(Data)
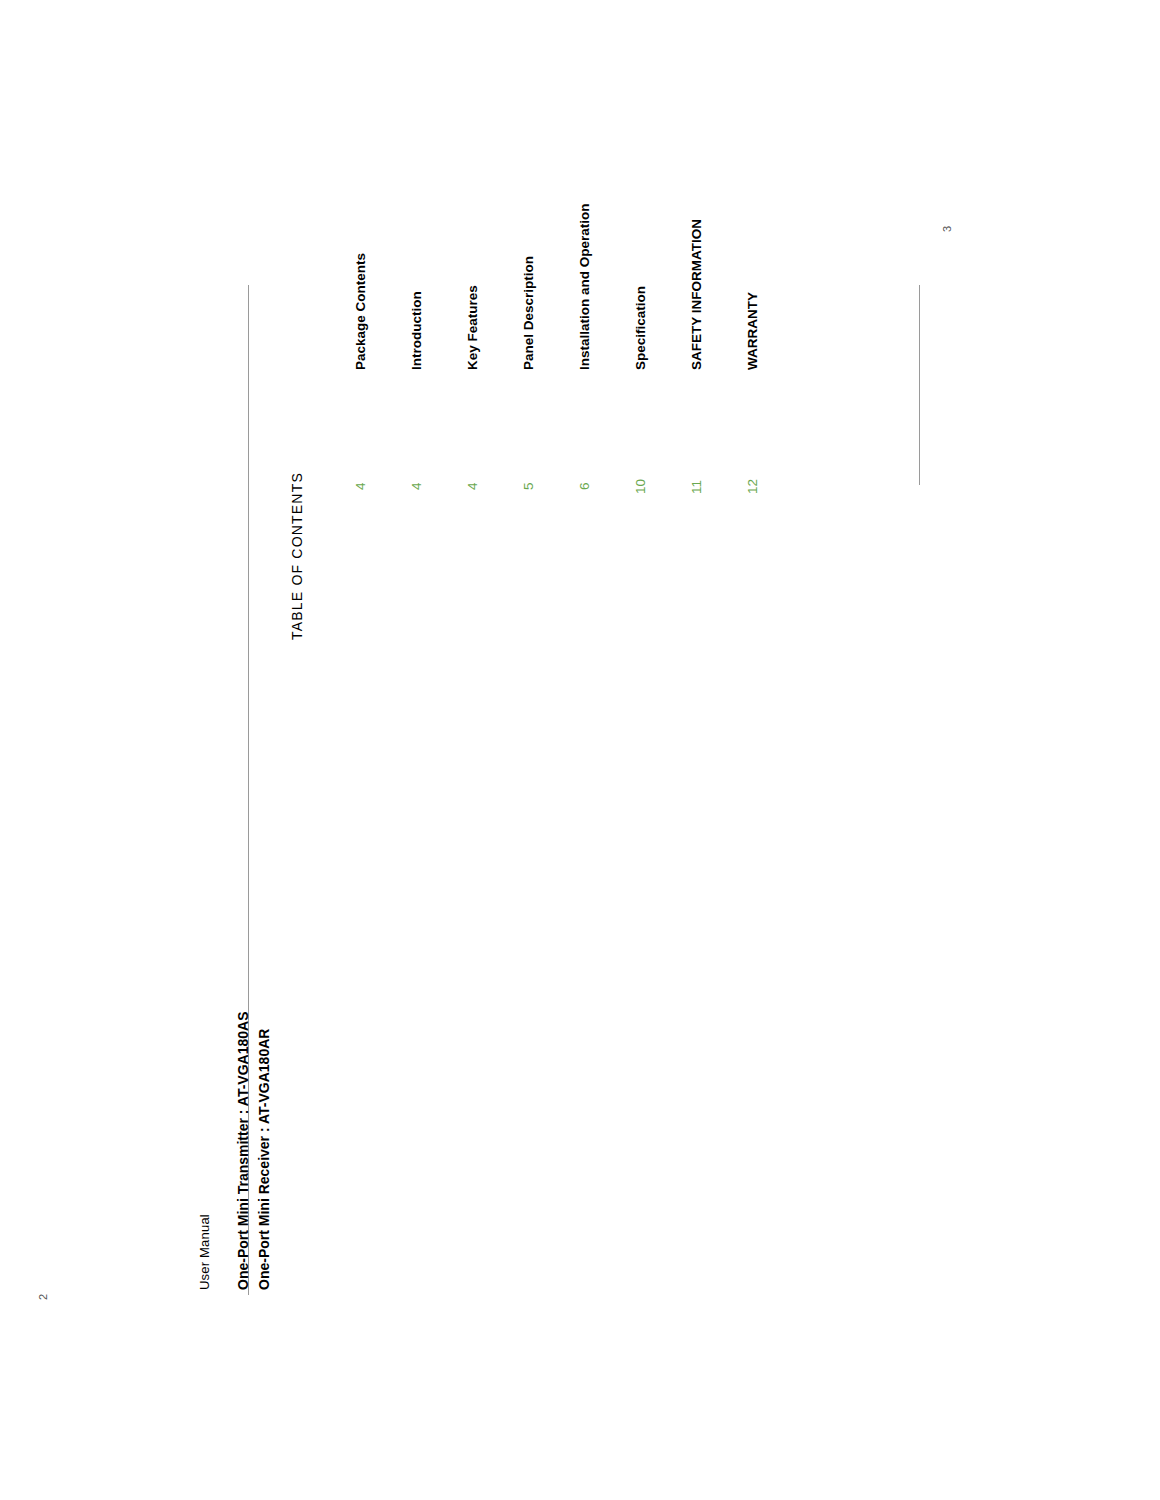2
3
User Manual
One-Port Mini Transmitter : AT-VGA180AS
One-Port Mini Receiver : AT-VGA180AR
TABLE OF CONTENTS
4
4
4
5
6
10
11
12
Package Contents
Introduction
Key Features
Panel Description
Installation and Operation
Specification
SAFETY INFORMATION
WARRANTY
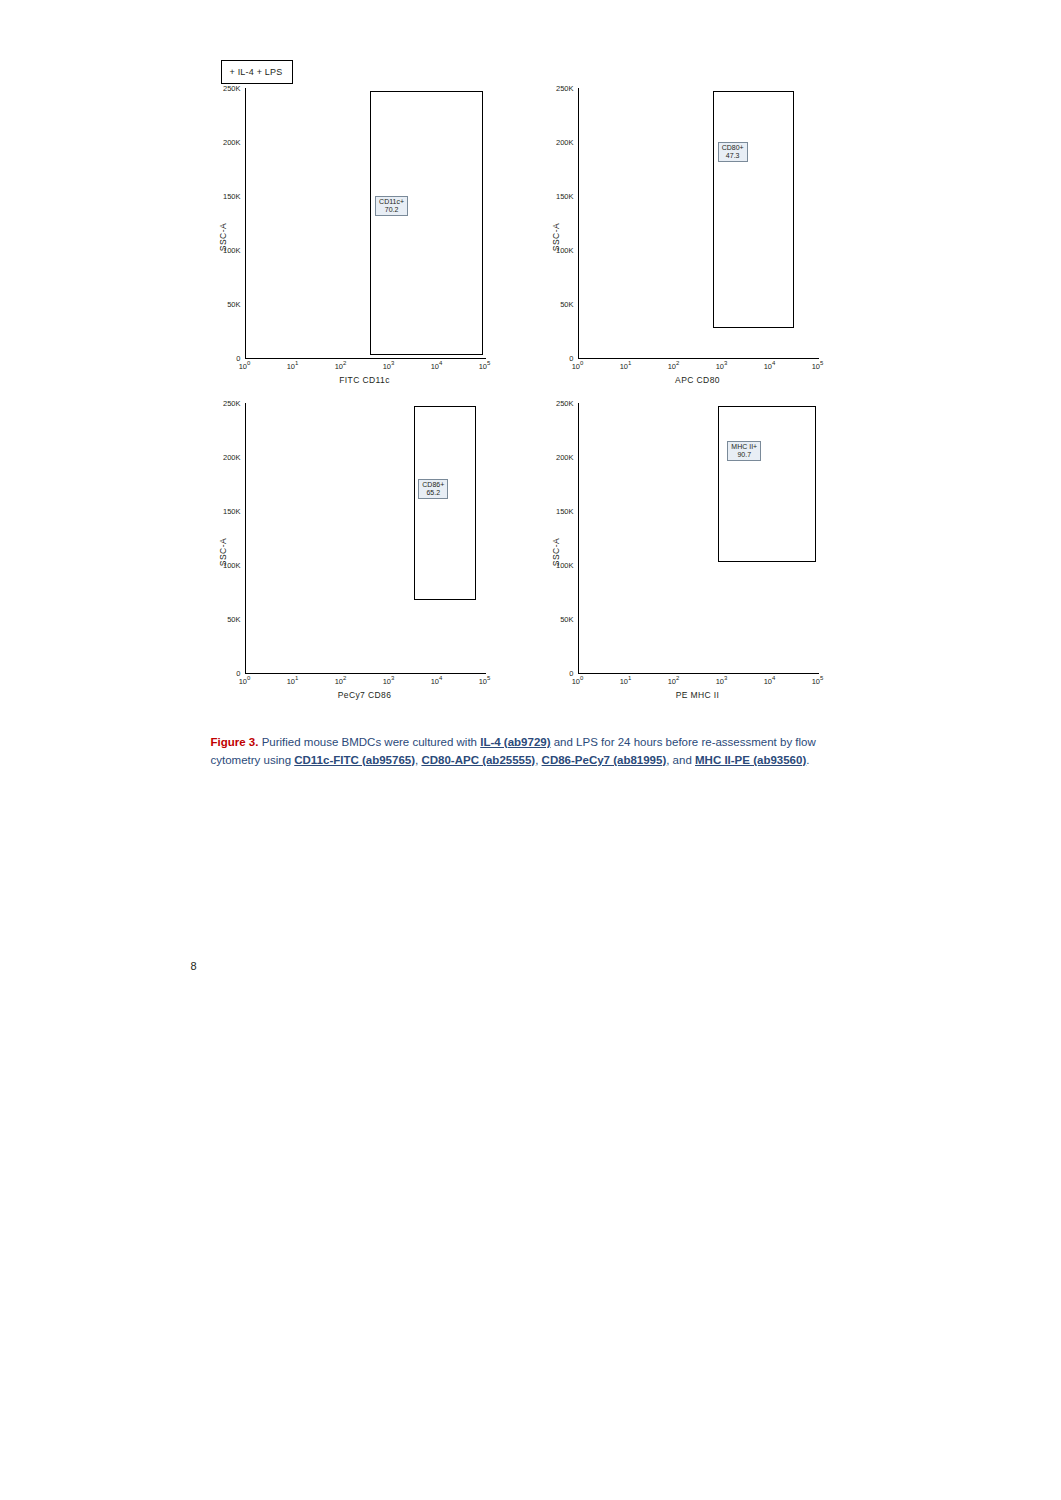+ IL-4 + LPS
SSC-A
250K 200K 150K 100K 50K 0
CD11c+
70.2
100 101 102 103 104 105
FITC CD11c
SSC-A
250K 200K 150K 100K 50K 0
CD80+
47.3
100 101 102 103 104 105
APC CD80
SSC-A
250K 200K 150K 100K 50K 0
CD86+
65.2
100 101 102 103 104 105
PeCy7 CD86
SSC-A
250K 200K 150K 100K 50K 0
MHC II+
90.7
100 101 102 103 104 105
PE MHC II
Figure 3. Purified mouse BMDCs were cultured with IL-4 (ab9729) and LPS for 24 hours before re-assessment by flow cytometry using CD11c-FITC (ab95765), CD80-APC (ab25555), CD86-PeCy7 (ab81995), and MHC II-PE (ab93560).
8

(Exercise prompt)
An exact repeat of the listing above, pictures excluded, is the answer.

(Worked solution)
2
3
User Manual
One-Port Mini Transmitter : AT-VGA180AS
One-Port Mini Receiver : AT-VGA180AR
TABLE OF CONTENTS
4
4
4
5
6
10
11
12
Package Contents
Introduction
Key Features
Panel Description
Installation and Operation
Specification
SAFETY INFORMATION
WARRANTY
+ IL-4 + LPS
SSC-A
250K 200K 150K 100K 50K 0
CD11c+
70.2
100 101 102 103 104 105
FITC CD11c
SSC-A
250K 200K 150K 100K 50K 0
CD80+
47.3
100 101 102 103 104 105
APC CD80
SSC-A
250K 200K 150K 100K 50K 0
CD86+
65.2
100 101 102 103 104 105
PeCy7 CD86
SSC-A
250K 200K 150K 100K 50K 0
MHC II+
90.7
100 101 102 103 104 105
PE MHC II
Figure 3. Purified mouse BMDCs were cultured with IL-4 (ab9729) and LPS for 24 hours before re-assessment by flow cytometry using CD11c-FITC (ab95765), CD80-APC (ab25555), CD86-PeCy7 (ab81995), and MHC II-PE (ab93560).
8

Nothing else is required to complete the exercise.